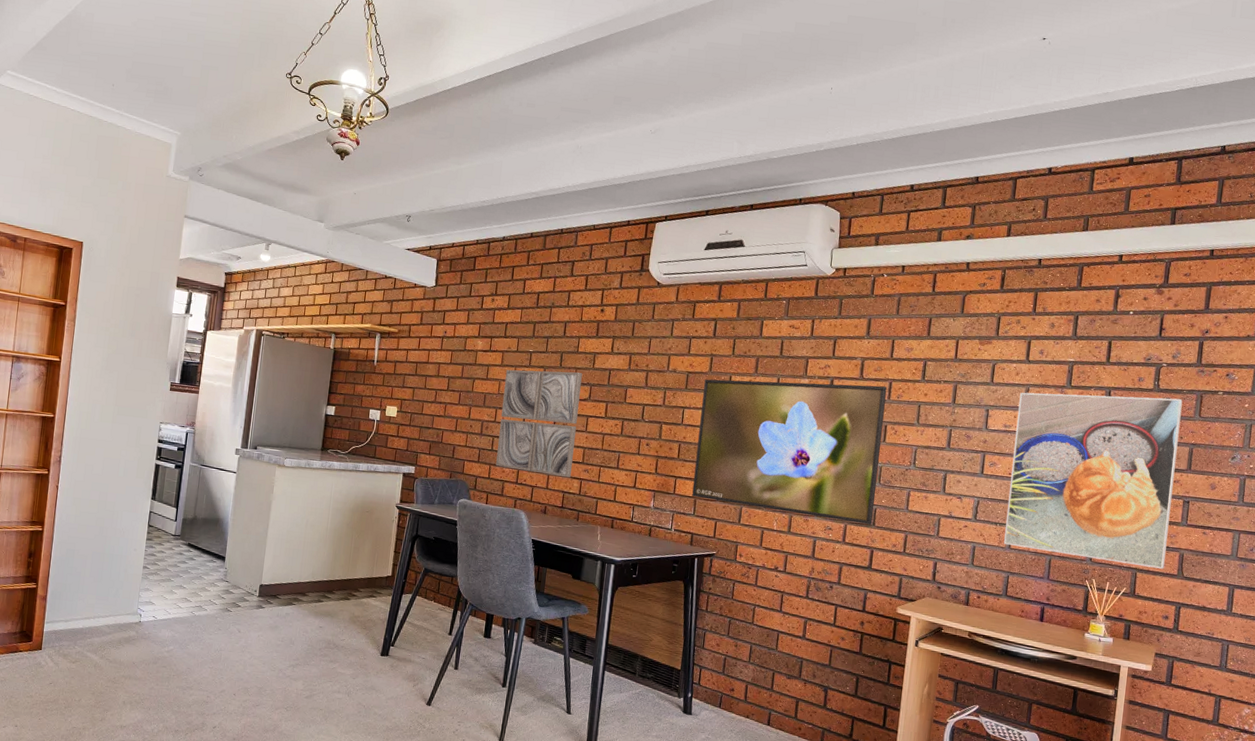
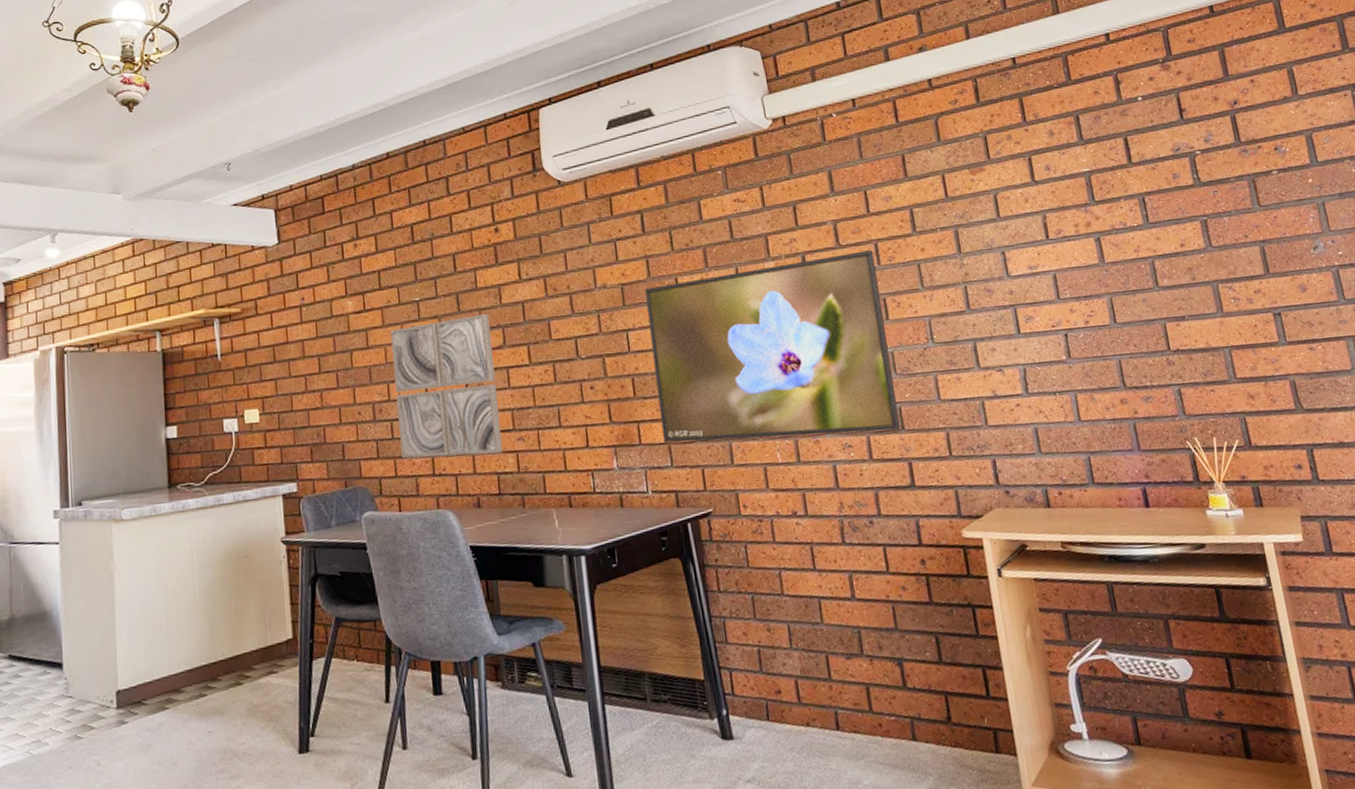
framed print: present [1004,392,1183,569] -> none [1036,189,1277,418]

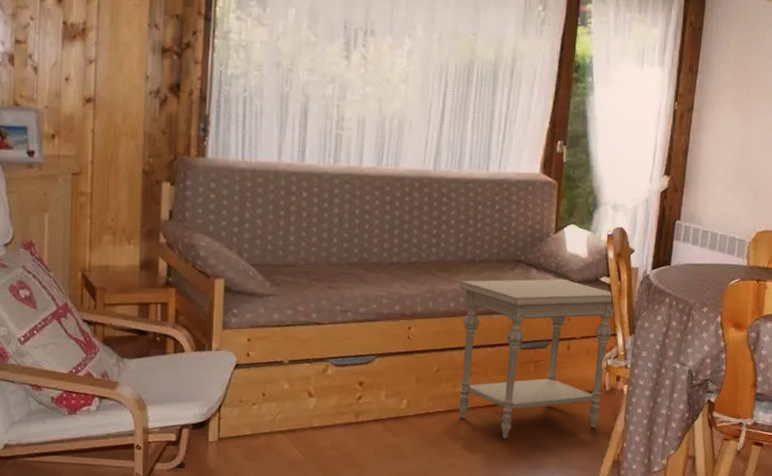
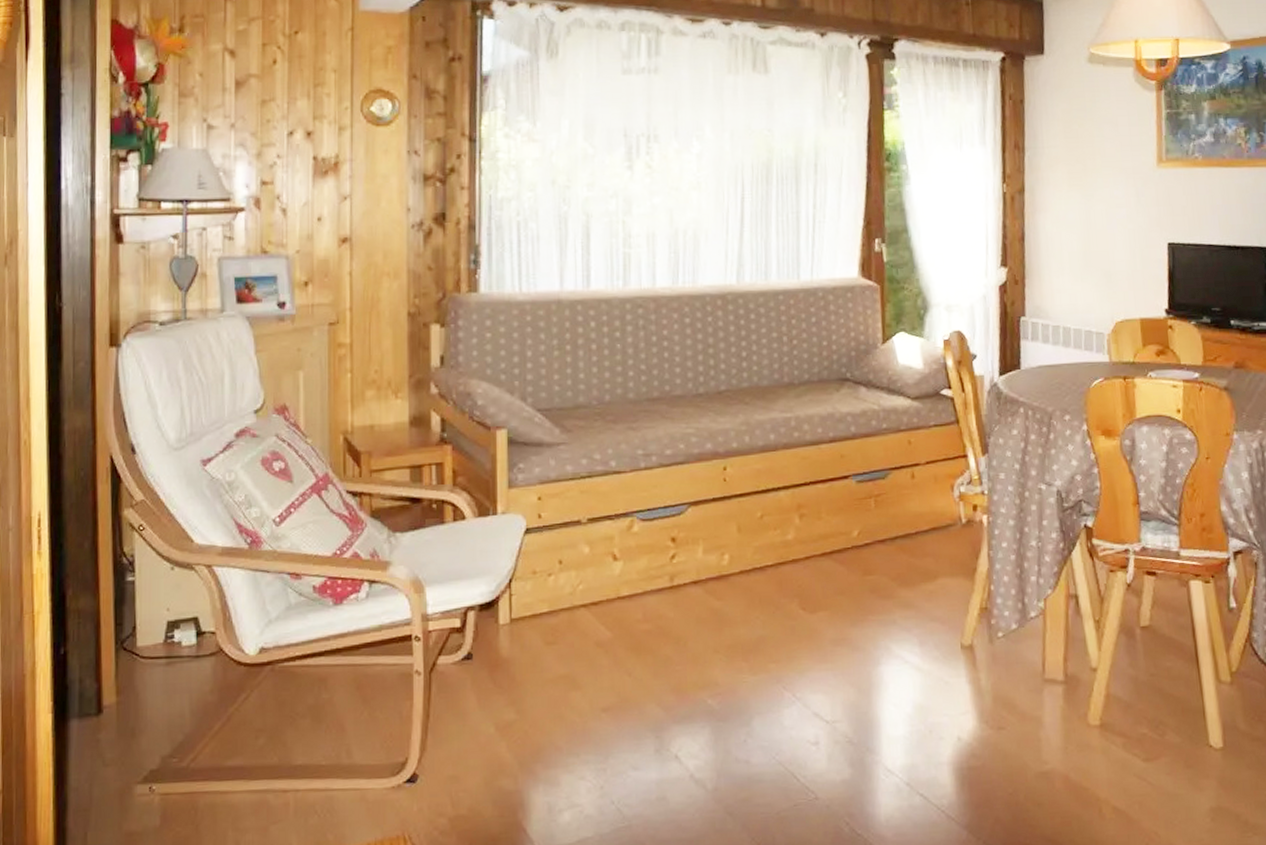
side table: present [458,279,615,439] -> none [778,395,962,592]

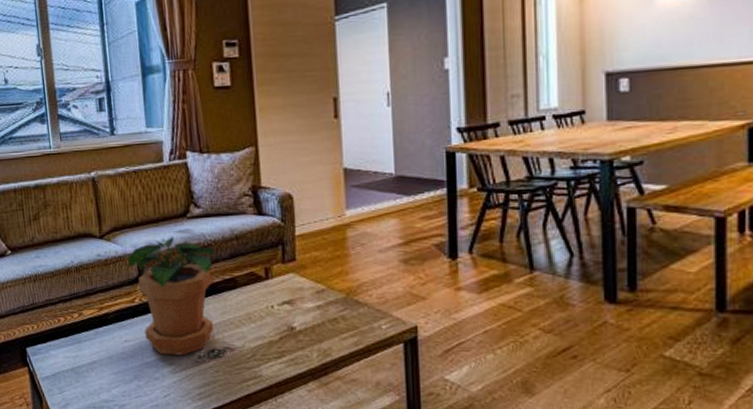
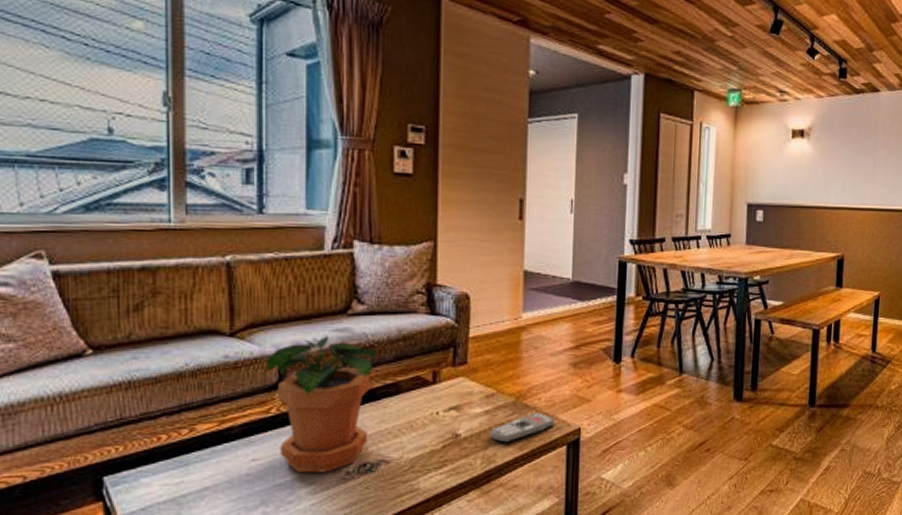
remote control: none [323,308,389,338] -> present [490,412,555,443]

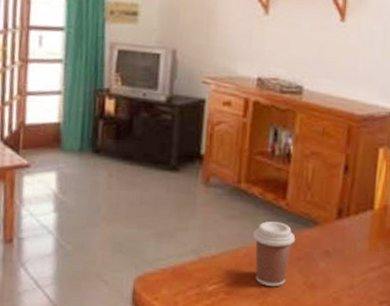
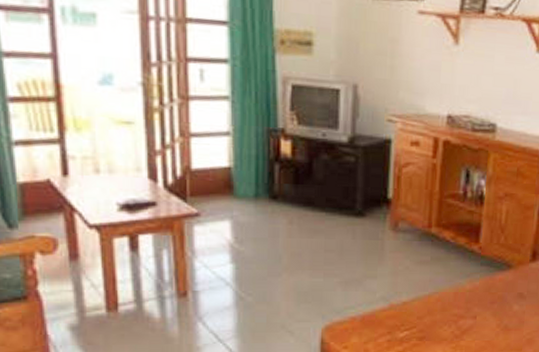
coffee cup: present [253,221,296,287] -> none [445,266,489,331]

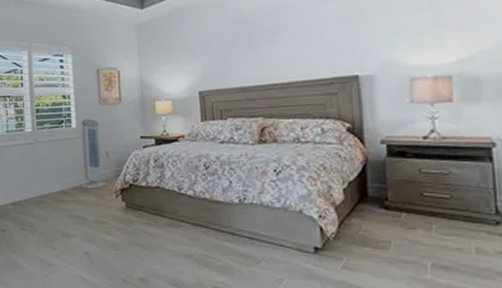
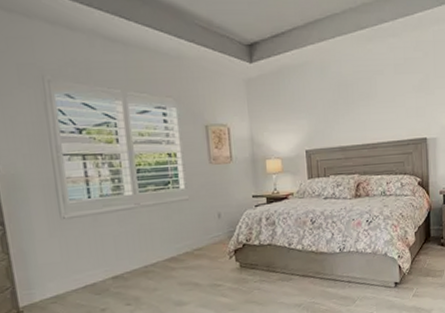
air purifier: present [81,119,106,189] -> none [190,179,220,254]

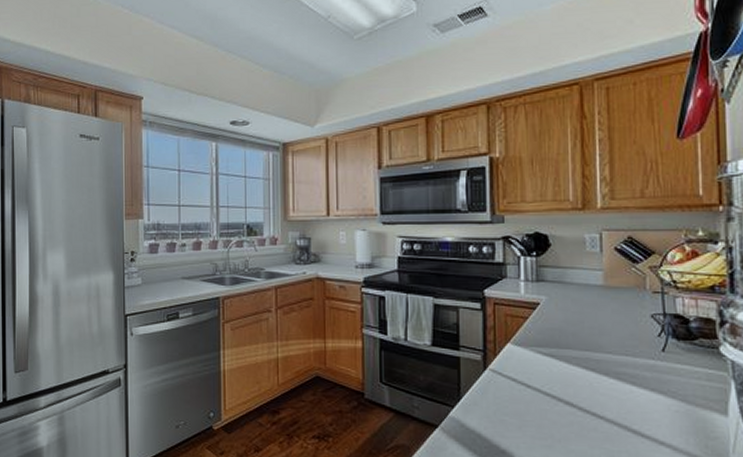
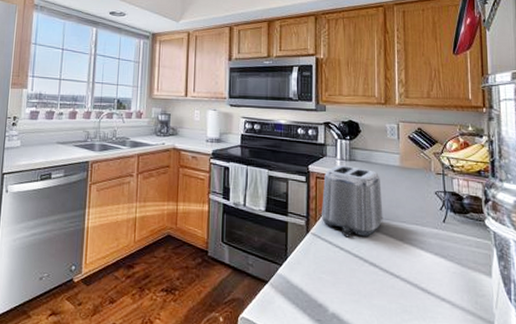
toaster: none [502,288,582,373] -> present [322,165,383,237]

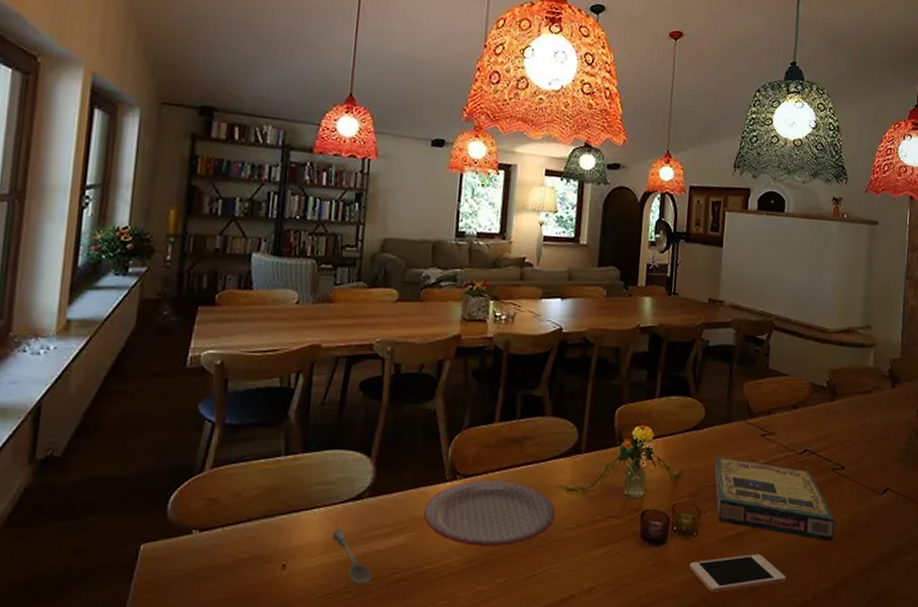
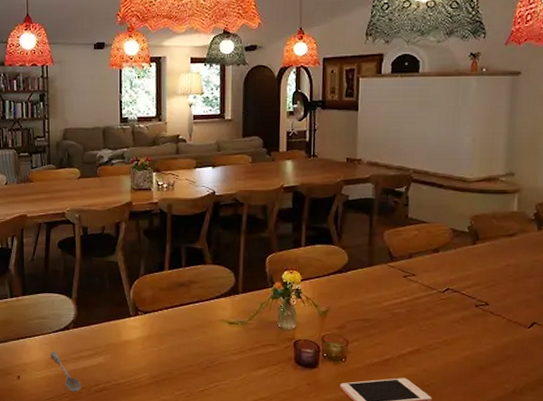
plate: present [423,480,556,546] -> none [115,315,221,366]
video game box: present [714,456,835,542] -> none [359,295,480,369]

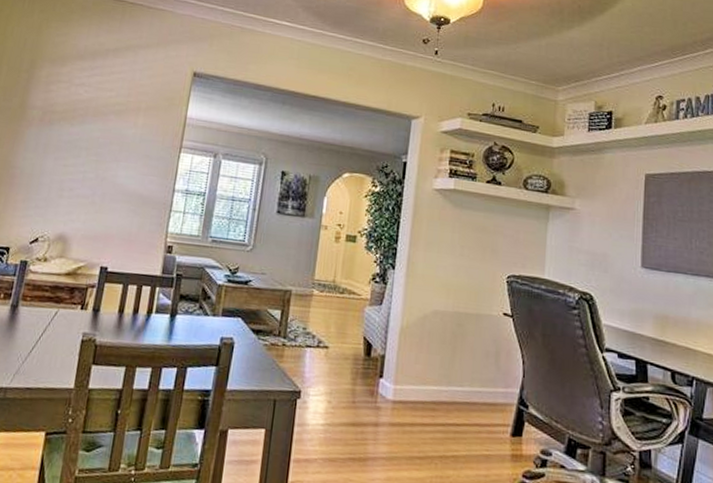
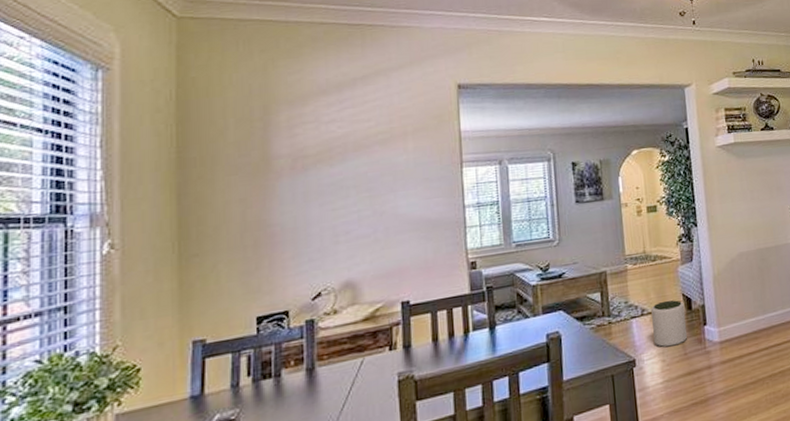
plant pot: none [324,338,364,390] -> present [651,300,688,348]

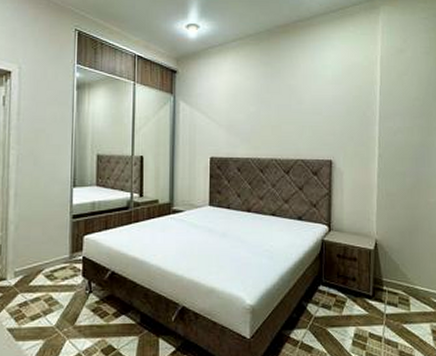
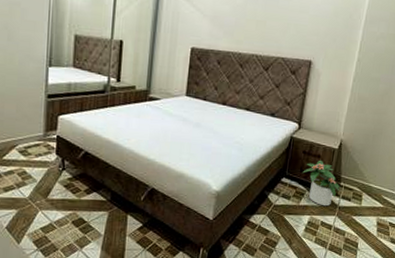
potted plant: none [340,263,384,314] -> present [302,160,341,206]

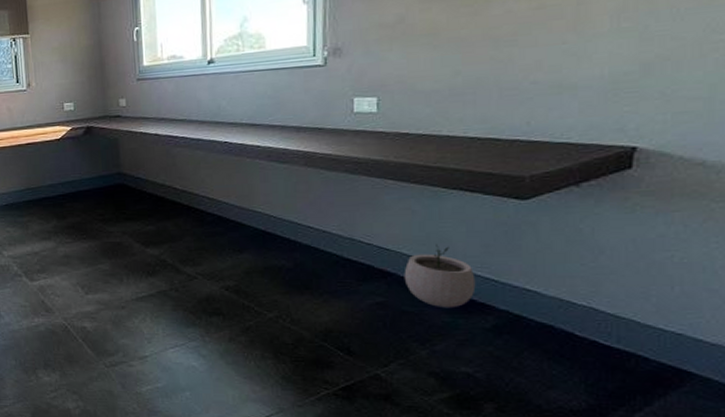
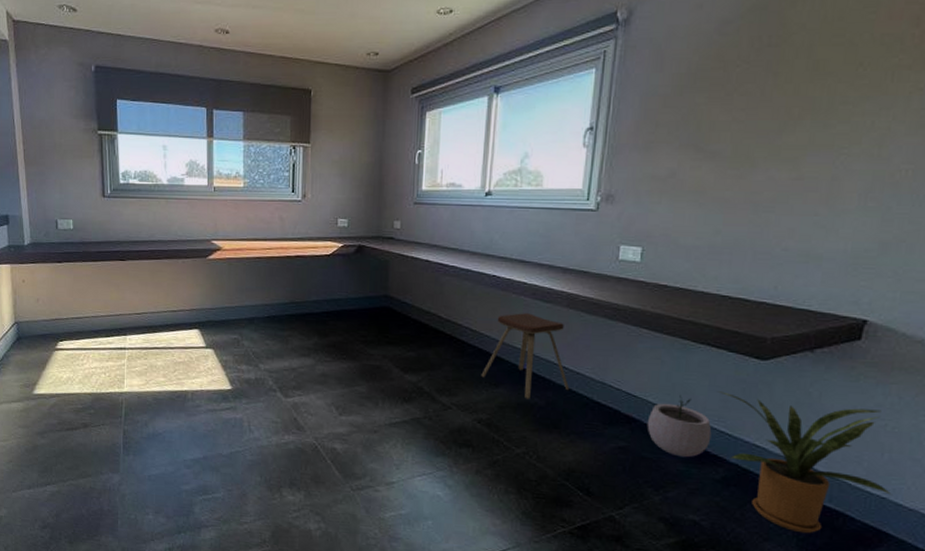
music stool: none [223,176,317,262] -> present [481,313,570,399]
house plant: none [476,236,691,379] -> present [717,391,894,534]

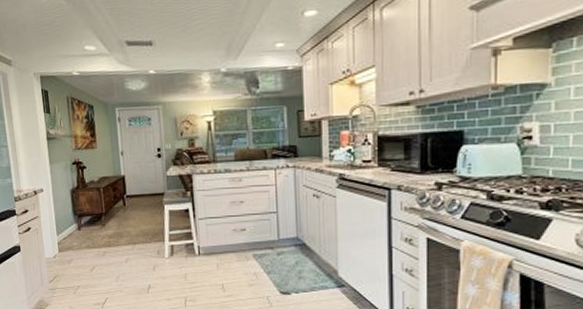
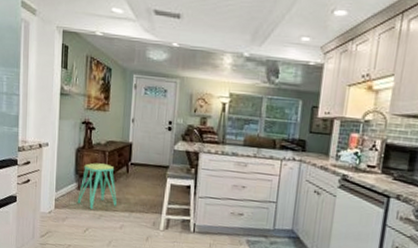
stool: none [79,200,119,247] -> present [77,163,117,209]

____

▶ [TASK INSTRUCTIONS] Copy verbatim the span that opens at the line with "house plant: none" and closes at the final line of the listing. Do not carry over any pictures.

▶ [SOLUTION TO THIS TASK]
house plant: none [476,236,691,379] -> present [717,391,894,534]

stool: none [79,200,119,247] -> present [77,163,117,209]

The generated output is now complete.